At the center of the park concentric circular paths lend themselves to quiet contemplation. Several hundred of the dead are interred in 5 mass graves in the center. It is a somber place of old death, fear and agony.
After Mohács, we crossed the Croatian border travelling south to the city of Vukovar, named for the Vuka River that joins the Danube there. We came to see the Church of Saints Philip and James where my great-grandparents were married in 1858 and where my great-grandfather was baptized 4 years later.
In the time of the Austro-Hungarian Empire, when my family lived there, it was a lovely baroque city. That all changed in 1991 when Vukovar was under siege by the Serbians during the Croatian War of Independence. The siege ended when the 2,000 self-organized defenders were overwhelmed by the attacking 36,000 troops. Hundreds of civilian volunteers, and women and children were massacred in the hospital.
Many buildings still show the bullet holes from the fighting and many buildings are just piles of rubble. Saints Philip and James Church on the hill looks down on the heavily damaged water tower about a mile away. It is left as a permanent reminder of the battle. But life goes on. The tower is in a small park that it shares with children’s playground equipment.

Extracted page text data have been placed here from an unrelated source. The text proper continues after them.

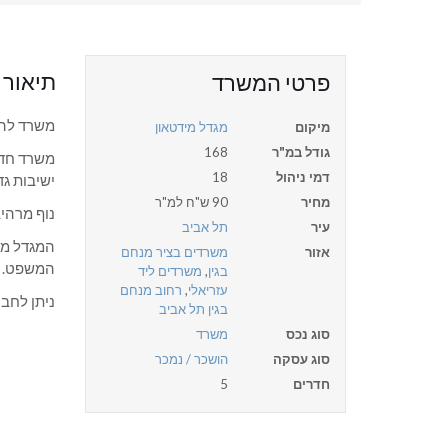
תיאור
פרטי המשרד
משרד להש
מיקום
מגדל מידטאון
גודל במ"ר
168
דמי ניהול
18
ישיבות גד
מחיר
90 ש"ח למ"ר
נוף מרהי
עיר
תל אביב
המגדל ממ
אזור
משרדים בציר מנחם
המשפט.
בגין
,
משרדים ליד
עזריאלי
,
רחוב מנחם
ניתן לחבר ע
בגין תל אביב
סוג נכס
משרד
סוג עסקה
הושכר / נמכר
חדרים
5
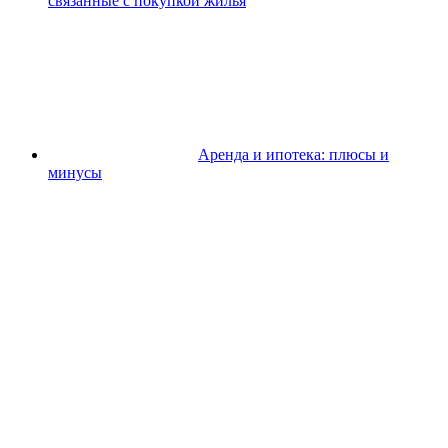
связанные с покупкой жилья
Аренда и ипотека: плюсы и
минусы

South of town is the Heroes Memorial graveyard. A sign at the entrance warns to stay on the path as there are still land mines in the area. Row upon row of gravestones, many with pictures, mark the tombs of those brave young volunteers. More open gravesites wait for those who have not yet been found or identified.
The graves in Vukovar are lovingly tended and decorated with flowers. At the memorial in Mohács there are flowers as well, and the traditional Hungarian wreaths beribboned in the national red white and green. I wonder if centuries later there are still families that go there to cry.